Role of a Functional SNP of the Gene Coding Brain Serotonin Synthesis Rate-Limiting Enzyme Tph2 in Dilated Cardiomyopathy

Abstract

Brain serotonin dysfunction is involved in depression, which has been shown to increase the risk of death in heart failure (HF) patients. Tryptophan hydroxylase 2 (TPH2) expressed specifically in the central nervous system is involved in serotonin synthesis in the brain as a rate-limiting enzyme. Inbred mice have a functional single nucleotide polymorphism (SNP) C1473G in Tph2, with the Tph2 activity being lower in BALB/c strain with G/G allele than in C57BL/6 mice with C/C allele.
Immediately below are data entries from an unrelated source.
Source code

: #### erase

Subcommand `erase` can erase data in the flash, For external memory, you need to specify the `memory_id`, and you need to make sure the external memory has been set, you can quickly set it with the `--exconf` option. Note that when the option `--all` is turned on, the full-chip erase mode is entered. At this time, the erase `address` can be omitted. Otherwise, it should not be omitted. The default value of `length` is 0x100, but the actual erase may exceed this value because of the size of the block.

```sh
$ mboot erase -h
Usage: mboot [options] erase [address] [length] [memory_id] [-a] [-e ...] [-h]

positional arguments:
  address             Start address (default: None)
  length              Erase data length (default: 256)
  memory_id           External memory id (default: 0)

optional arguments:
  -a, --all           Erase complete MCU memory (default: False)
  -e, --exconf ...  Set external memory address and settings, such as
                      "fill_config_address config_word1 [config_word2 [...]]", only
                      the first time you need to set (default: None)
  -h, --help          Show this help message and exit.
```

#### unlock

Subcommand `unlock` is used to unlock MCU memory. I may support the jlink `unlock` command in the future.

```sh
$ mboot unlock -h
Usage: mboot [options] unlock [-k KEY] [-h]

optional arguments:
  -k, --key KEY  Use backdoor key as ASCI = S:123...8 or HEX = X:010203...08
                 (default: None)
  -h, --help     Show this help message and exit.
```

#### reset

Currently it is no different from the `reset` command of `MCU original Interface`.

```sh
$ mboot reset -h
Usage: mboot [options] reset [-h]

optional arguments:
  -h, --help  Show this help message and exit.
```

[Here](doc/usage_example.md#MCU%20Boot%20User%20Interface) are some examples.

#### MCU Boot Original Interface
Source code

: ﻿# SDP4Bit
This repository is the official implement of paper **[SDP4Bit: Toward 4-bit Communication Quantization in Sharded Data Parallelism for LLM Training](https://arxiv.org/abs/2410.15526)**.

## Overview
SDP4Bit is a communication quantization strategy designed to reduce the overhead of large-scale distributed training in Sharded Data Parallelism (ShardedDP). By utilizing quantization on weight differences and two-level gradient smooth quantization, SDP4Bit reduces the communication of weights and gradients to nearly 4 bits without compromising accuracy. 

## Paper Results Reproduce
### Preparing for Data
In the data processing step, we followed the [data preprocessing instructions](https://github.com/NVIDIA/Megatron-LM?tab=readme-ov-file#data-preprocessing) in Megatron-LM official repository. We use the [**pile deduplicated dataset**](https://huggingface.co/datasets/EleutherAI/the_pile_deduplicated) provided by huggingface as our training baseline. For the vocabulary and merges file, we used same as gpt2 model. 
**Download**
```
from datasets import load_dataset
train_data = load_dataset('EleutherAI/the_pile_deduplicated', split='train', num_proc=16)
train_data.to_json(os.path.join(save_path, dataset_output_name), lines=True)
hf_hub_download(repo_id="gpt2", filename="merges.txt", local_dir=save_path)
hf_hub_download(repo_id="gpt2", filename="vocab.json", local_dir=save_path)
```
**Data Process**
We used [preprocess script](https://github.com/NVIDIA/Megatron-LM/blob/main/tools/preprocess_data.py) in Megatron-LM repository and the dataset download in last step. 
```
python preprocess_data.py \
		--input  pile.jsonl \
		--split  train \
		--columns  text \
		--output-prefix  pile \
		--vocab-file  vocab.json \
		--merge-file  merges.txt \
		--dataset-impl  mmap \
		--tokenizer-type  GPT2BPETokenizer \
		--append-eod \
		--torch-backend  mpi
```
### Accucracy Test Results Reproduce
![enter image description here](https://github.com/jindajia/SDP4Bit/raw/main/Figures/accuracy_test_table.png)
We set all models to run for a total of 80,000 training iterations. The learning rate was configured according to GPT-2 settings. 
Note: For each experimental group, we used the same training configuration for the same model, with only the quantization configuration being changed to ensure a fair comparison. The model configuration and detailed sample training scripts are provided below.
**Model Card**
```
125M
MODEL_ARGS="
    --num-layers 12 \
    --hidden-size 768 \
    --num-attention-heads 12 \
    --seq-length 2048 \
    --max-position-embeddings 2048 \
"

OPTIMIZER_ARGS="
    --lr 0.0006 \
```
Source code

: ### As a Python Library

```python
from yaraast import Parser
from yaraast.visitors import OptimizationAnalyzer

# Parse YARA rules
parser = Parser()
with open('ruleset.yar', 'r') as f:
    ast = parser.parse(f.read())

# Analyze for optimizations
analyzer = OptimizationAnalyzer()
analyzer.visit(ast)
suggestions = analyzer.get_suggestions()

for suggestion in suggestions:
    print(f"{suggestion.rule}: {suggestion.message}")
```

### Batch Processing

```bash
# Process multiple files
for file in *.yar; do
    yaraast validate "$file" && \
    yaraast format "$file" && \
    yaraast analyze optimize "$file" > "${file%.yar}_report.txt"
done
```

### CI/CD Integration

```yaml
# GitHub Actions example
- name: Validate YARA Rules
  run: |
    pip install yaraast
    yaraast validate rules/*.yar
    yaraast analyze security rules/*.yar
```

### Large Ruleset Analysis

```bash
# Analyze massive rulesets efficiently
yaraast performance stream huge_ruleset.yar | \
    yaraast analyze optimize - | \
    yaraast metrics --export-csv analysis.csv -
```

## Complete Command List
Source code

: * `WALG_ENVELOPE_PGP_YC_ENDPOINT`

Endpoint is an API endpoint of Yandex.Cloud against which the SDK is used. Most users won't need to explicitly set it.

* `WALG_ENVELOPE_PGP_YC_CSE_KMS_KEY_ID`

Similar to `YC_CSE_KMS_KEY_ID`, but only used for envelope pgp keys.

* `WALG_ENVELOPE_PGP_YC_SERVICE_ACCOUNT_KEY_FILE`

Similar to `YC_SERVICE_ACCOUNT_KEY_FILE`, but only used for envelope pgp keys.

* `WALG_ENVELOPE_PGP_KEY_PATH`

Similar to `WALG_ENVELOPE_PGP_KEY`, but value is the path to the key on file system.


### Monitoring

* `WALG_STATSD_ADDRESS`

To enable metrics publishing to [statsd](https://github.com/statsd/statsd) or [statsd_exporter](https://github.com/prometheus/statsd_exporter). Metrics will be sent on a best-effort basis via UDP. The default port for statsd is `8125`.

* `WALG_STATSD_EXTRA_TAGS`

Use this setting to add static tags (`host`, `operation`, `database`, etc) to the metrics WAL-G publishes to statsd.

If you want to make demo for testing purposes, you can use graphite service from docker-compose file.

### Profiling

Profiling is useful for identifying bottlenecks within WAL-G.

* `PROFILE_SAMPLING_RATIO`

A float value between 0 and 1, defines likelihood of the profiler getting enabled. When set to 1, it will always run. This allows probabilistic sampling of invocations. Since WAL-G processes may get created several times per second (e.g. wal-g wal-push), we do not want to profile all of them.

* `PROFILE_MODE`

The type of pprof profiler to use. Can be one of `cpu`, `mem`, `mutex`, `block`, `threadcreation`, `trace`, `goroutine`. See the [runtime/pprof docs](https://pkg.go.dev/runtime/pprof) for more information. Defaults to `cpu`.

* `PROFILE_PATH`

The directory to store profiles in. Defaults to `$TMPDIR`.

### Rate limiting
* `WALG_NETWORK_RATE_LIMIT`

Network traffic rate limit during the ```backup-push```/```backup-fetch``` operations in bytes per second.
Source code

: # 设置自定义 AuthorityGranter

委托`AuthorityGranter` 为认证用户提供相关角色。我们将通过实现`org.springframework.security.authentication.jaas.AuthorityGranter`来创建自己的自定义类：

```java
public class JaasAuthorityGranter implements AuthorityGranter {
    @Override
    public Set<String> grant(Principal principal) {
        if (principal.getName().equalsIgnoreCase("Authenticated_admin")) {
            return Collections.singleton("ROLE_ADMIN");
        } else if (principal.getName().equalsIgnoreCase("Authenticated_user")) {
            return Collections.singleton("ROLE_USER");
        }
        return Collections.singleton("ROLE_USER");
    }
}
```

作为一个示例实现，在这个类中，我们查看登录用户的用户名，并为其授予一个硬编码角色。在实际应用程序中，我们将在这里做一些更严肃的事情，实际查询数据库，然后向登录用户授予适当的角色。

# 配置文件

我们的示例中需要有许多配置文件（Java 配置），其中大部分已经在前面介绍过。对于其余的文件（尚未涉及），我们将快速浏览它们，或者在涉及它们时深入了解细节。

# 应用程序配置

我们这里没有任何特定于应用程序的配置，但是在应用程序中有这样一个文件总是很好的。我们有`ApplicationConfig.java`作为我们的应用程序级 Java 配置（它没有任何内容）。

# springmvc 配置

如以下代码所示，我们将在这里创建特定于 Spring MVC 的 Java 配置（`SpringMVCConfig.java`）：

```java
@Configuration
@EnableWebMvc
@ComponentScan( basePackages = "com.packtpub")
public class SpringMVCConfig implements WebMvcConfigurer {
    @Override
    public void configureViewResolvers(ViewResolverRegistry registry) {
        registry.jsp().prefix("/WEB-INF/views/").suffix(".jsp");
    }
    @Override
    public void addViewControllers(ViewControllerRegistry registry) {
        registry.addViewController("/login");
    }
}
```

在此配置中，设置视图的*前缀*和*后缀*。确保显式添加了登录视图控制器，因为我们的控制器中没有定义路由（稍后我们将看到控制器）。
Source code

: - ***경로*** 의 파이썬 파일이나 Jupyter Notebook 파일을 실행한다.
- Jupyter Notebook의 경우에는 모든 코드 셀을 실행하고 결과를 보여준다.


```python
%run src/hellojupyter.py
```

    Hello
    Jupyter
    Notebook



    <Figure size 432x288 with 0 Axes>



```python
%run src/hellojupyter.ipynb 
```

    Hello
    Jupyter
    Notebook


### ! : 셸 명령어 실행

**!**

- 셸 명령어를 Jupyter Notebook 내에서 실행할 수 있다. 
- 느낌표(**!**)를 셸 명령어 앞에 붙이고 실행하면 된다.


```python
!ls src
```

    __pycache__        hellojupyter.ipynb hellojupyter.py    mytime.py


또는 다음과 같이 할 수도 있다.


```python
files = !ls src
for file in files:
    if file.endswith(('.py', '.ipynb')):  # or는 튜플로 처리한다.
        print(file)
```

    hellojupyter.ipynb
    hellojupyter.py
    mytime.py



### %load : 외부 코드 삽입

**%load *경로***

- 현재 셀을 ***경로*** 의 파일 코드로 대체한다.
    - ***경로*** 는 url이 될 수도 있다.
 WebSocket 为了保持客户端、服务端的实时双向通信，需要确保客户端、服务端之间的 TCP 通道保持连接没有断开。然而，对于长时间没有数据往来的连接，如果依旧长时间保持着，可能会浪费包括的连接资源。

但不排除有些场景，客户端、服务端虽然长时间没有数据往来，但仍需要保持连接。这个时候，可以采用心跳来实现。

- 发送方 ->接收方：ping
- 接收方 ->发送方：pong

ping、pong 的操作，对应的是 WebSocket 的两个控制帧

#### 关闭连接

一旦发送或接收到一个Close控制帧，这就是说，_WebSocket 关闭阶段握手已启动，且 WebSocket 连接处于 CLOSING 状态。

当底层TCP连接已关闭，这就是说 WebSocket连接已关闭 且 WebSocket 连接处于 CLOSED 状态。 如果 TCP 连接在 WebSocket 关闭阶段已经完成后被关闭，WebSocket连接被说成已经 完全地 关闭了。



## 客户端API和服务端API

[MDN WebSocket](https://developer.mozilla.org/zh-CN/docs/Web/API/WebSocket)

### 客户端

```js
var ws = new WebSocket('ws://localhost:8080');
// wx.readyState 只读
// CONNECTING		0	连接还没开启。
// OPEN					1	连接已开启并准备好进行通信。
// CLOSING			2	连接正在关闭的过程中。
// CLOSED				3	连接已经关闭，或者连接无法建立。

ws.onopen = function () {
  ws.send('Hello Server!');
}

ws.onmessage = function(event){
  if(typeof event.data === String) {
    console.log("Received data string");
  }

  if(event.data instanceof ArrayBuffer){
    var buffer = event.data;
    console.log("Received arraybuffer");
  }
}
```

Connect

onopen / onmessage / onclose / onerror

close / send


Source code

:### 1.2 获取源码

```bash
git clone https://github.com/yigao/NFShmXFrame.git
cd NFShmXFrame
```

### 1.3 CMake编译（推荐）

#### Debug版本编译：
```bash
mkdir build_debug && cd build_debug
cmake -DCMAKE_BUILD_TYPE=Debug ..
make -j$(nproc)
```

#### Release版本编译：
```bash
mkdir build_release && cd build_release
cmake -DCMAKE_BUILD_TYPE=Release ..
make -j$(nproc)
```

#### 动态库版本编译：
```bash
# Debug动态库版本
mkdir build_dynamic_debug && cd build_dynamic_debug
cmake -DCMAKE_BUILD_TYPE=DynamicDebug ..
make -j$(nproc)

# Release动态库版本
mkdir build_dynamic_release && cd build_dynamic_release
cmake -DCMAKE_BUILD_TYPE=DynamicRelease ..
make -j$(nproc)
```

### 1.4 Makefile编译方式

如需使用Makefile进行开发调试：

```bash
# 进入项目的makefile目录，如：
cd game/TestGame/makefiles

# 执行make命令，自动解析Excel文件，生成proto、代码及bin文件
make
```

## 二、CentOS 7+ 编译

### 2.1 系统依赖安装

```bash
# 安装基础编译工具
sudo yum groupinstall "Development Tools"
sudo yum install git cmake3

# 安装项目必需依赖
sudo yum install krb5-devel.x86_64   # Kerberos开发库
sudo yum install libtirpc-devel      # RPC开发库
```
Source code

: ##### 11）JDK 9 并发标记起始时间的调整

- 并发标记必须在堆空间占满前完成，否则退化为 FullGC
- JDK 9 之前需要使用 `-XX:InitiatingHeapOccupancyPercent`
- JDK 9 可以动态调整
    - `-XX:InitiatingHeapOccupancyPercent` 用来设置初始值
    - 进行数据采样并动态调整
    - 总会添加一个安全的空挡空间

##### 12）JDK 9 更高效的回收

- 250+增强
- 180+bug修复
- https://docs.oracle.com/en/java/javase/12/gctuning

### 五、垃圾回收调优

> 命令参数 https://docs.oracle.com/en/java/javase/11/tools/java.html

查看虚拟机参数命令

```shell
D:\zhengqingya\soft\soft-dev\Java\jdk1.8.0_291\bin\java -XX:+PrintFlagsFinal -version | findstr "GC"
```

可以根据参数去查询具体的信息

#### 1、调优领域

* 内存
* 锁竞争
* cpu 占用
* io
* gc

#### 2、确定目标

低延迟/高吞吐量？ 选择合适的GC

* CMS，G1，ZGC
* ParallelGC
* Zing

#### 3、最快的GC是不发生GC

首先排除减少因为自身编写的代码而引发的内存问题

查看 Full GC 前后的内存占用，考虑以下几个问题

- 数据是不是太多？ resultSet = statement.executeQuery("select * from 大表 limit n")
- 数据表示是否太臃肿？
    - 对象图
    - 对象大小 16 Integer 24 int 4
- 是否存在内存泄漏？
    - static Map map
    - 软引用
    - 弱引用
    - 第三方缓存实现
In this study, we examined the role of this SNP in the disease phenotype of knockin mice with a dilated cardiomyopathy (DCM)-causing mutation ΔK210 in cardiac troponin T (cTnT) by creating single-gene congenic strain with Tph2 1473C/C or G/G allele. The ΔK210-cTnT DCM mice on C57BL/6 background frequently suffered from sudden cardiac death (SCD) with no heart failure symptoms, whereas the ΔK210-cTnT DCM mice on BALB/c background mostly died of congestive HF instead of SCD. Introduction of Tph2 1473G/G allele into C57BL/6 background DCM mice caused congestive HF death while decreasing SCD and extending the life expectancy. On the other hand, introduction of Tph2 1473C/C allele into BALB/c background DCM mice caused SCD while decreasing congestive HF death and shortening the life expectancy. These results strongly suggest that brain serotonin function plays an important role in the disease phenotype of DCM.